The Nasal septum serves primarily as a median boundary and dividing wall of the nose and, together with the laterally located nasal walls and the turbinates (choncha nasalis), forms the paired main nasal cavities and the curves of the nostrils (nares).
This anatomical structure ensures optimal air circulation and passage of the air flow over the nares into the nasal vestibule, then through the right and left nasal cavity and the rear nostrils (choanae) into the pharynx (pharynx) and finally into the lower airways. In addition, the nasal septum stabilizes the nasal framework or the nasal pyramid and thus prevents the cartilaginous structures from collapsing.
In addition, the olfactory epithelium is located on the upper turbinate and opposite it on the nasal septum, which consists of receptor cells that protrude into the mucosa (mucous membrane) and merge basally into the nerve processes. This component of the nasal septum, which is part of the olfactory system, plays a decisive role in the perception of smells and the functionality of the sense of smell.
One of the most common impairments of the Nasal septum represents the so-called septum deviation (curvature of the nasal septum), which can be genetic, growth-related or caused by injuries to the nose (trauma).

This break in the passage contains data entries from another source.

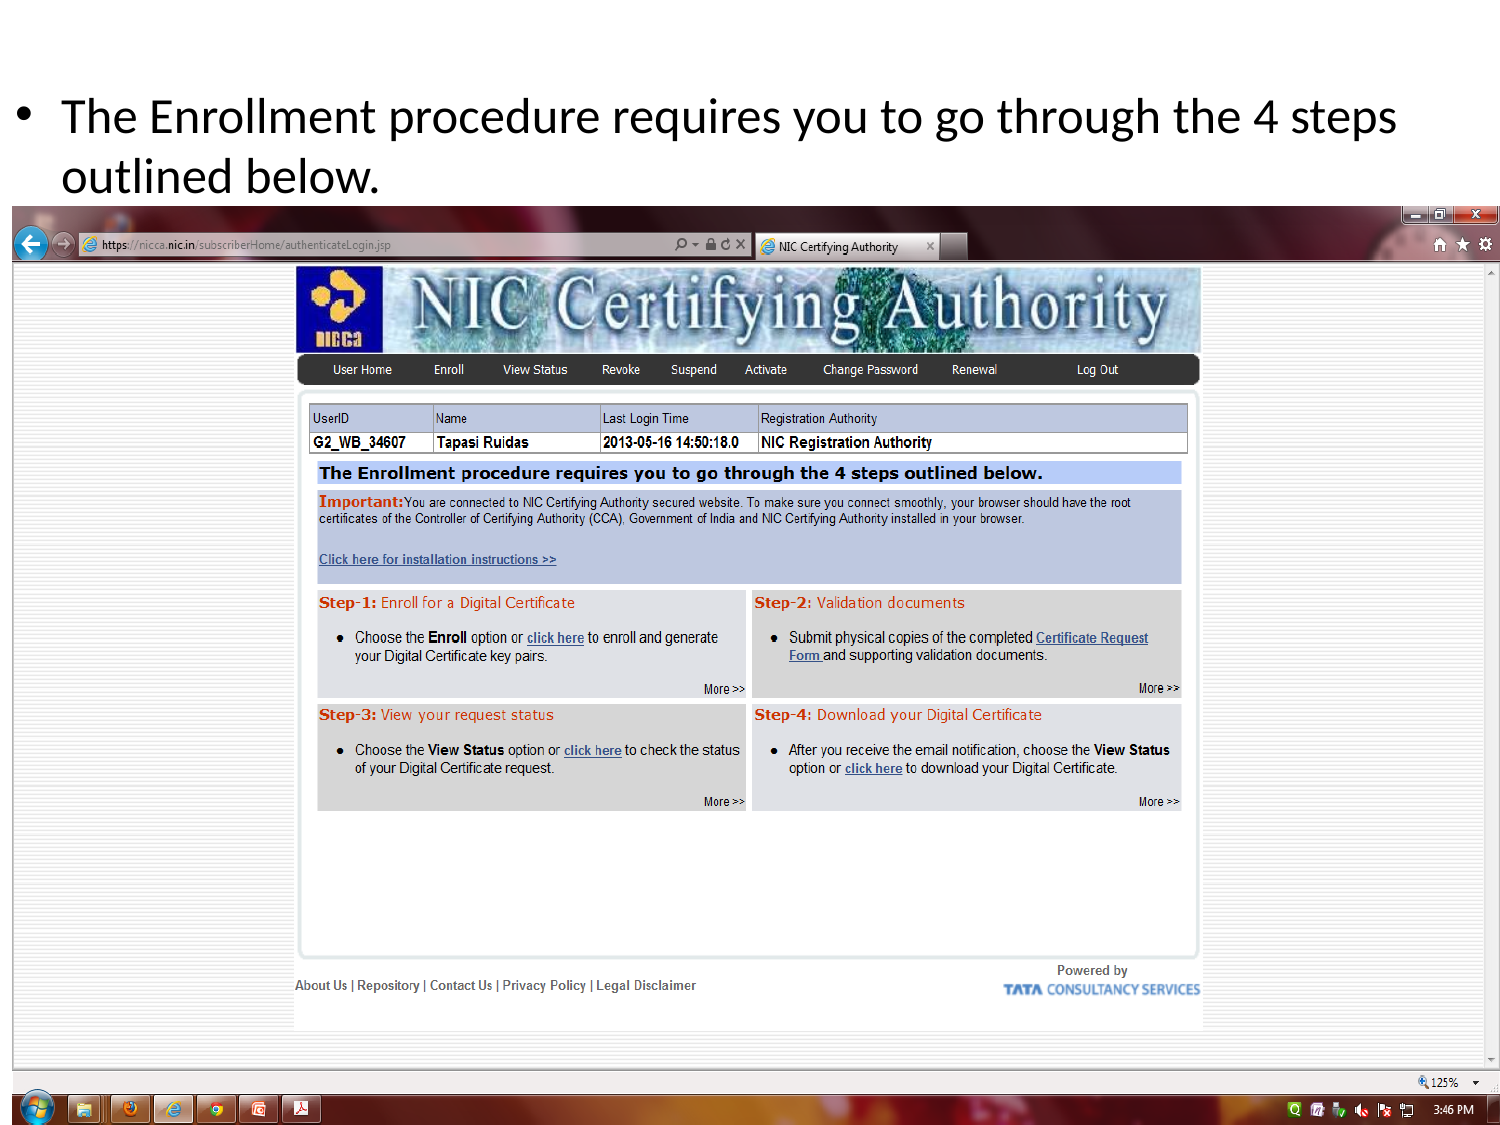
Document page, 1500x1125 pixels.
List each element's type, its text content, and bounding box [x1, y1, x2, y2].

picture [12, 205, 1500, 1125]
list The Enrollment procedure requires you to go through the 4 steps outlined below. [0, 75, 1500, 213]
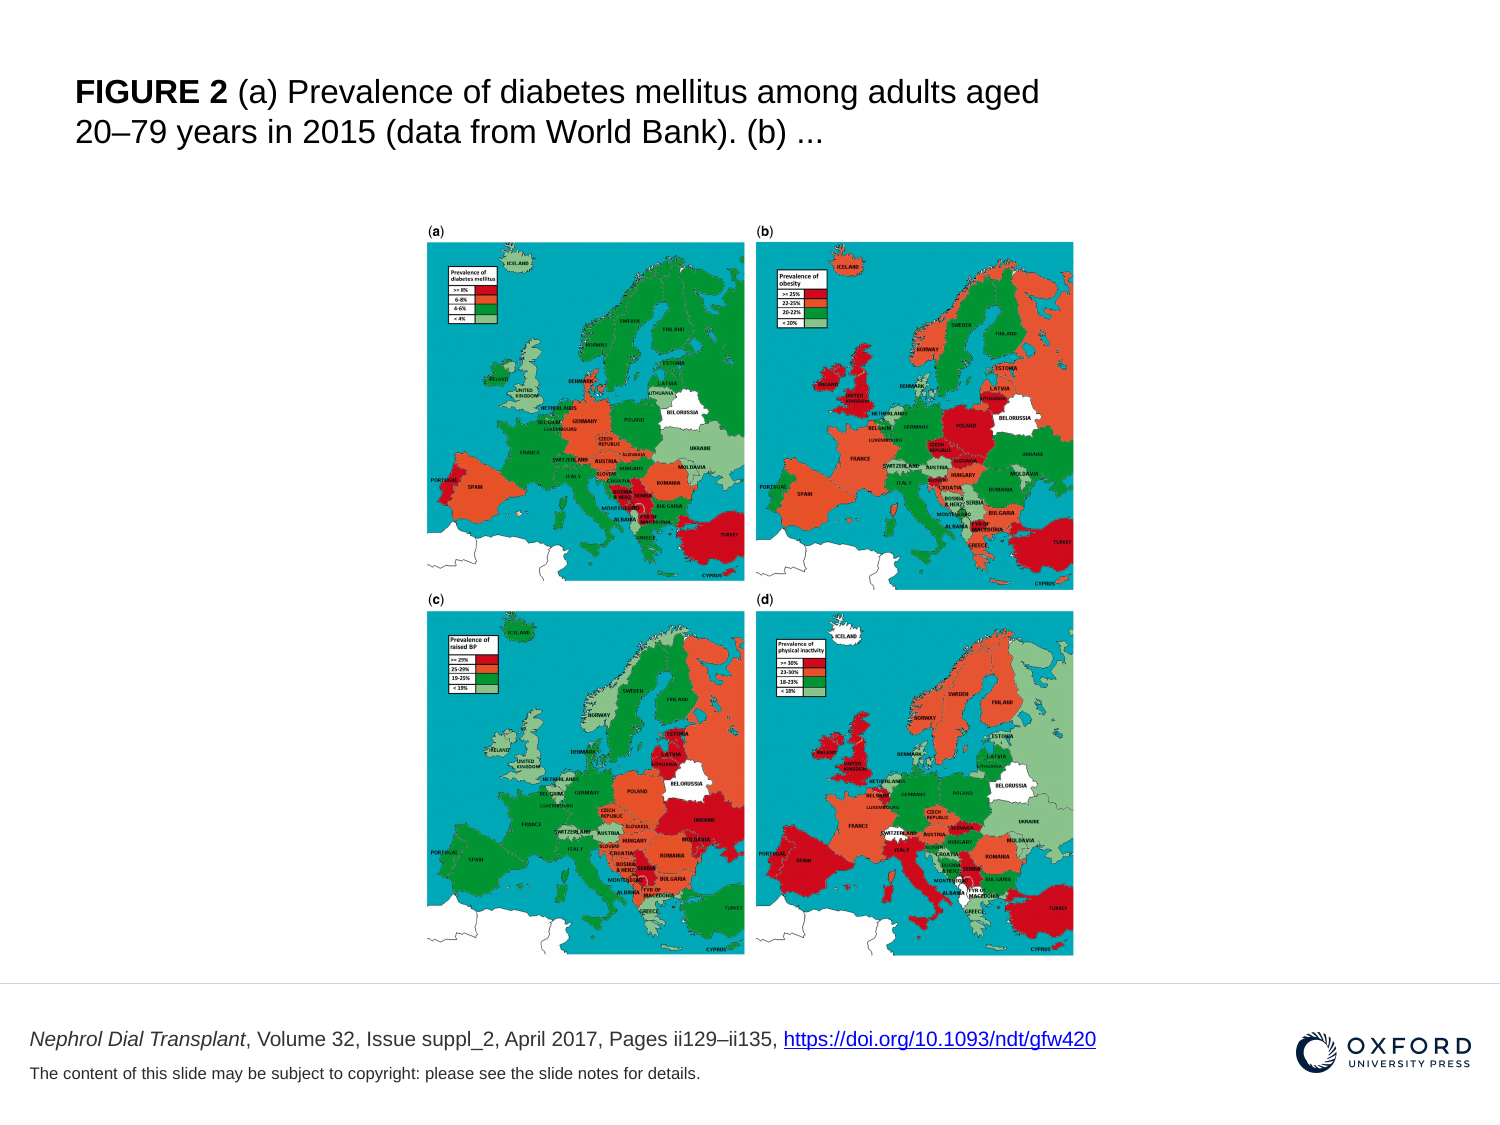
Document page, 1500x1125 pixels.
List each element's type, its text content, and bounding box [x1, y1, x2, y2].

A more pronounced deviation of the nasal septum is usually associated with impaired nasal breathing and an increased tendency to epistaxis (nosebleeds), sinusitis (inflammation of the paranasal sinuses), tubular catarrh (inflammation of the ear trumpet mucosa), pharyngitis (inflammation of the mucous membrane of the throat) and tonsillitis. If there is pronounced impairment of nasal breathing and / or severe complaints as a result of the septal deviation, surgical straightening of the asymmetrical cartilaginous and bony parts (septoplasty, submucosal septal resection) may be indicated to surgically relocate the deviating septal parts.
In some cases, a parallel operation of the external nose (septorphinoplasty) or repair of the sinuses is indicated. In addition, the superficial vascular network (Locus Kiesselbachi) located in the anterior nasal septum can be injured comparatively quickly by "nasal drilling" or violent blowing of the nose, so that epistaxis can occur here. Injuries as a result of fractures or foreign bodies can also affect the Kiesselbachi locus. In the anterior area of this nasal sheath segment, Rendu-Osler-Weber's disease (hereditary hemorrhagic telangiectasia) can also manifest itself.

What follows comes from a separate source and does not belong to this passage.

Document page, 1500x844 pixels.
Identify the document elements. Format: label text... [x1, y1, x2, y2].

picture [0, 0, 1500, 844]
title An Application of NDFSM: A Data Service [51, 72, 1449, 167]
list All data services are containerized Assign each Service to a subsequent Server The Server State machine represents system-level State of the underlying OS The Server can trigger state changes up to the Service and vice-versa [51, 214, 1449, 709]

As a result of an external injury, cocaine abuse (cocaine abuse), Wegener's disease, syphilis (syphilis) or, in rare cases, a submucosal nasal resection, a septal perforation (hole or tear in the nasal septum) can manifest itself through crust formation, foetor, epstaxis and / or expresses whistling breathing noises and can be surgically closed with a transplant in the case of larger defects. In many cases, however, the cause of a septal perforation cannot be clarified.
A nasal bone fracture can also lead to a septal hematoma, a bleeding into the nasal septum, which can lead to swelling with impairment of nasal breathing and, if untreated or, if the course is infectious, to a septal abscess. If the nasal septum, especially the cartilaginous part, is levered out of its bony guide groove in the upper jaw by a blow, a subluxation is present, which can also be removed by a septoplasty.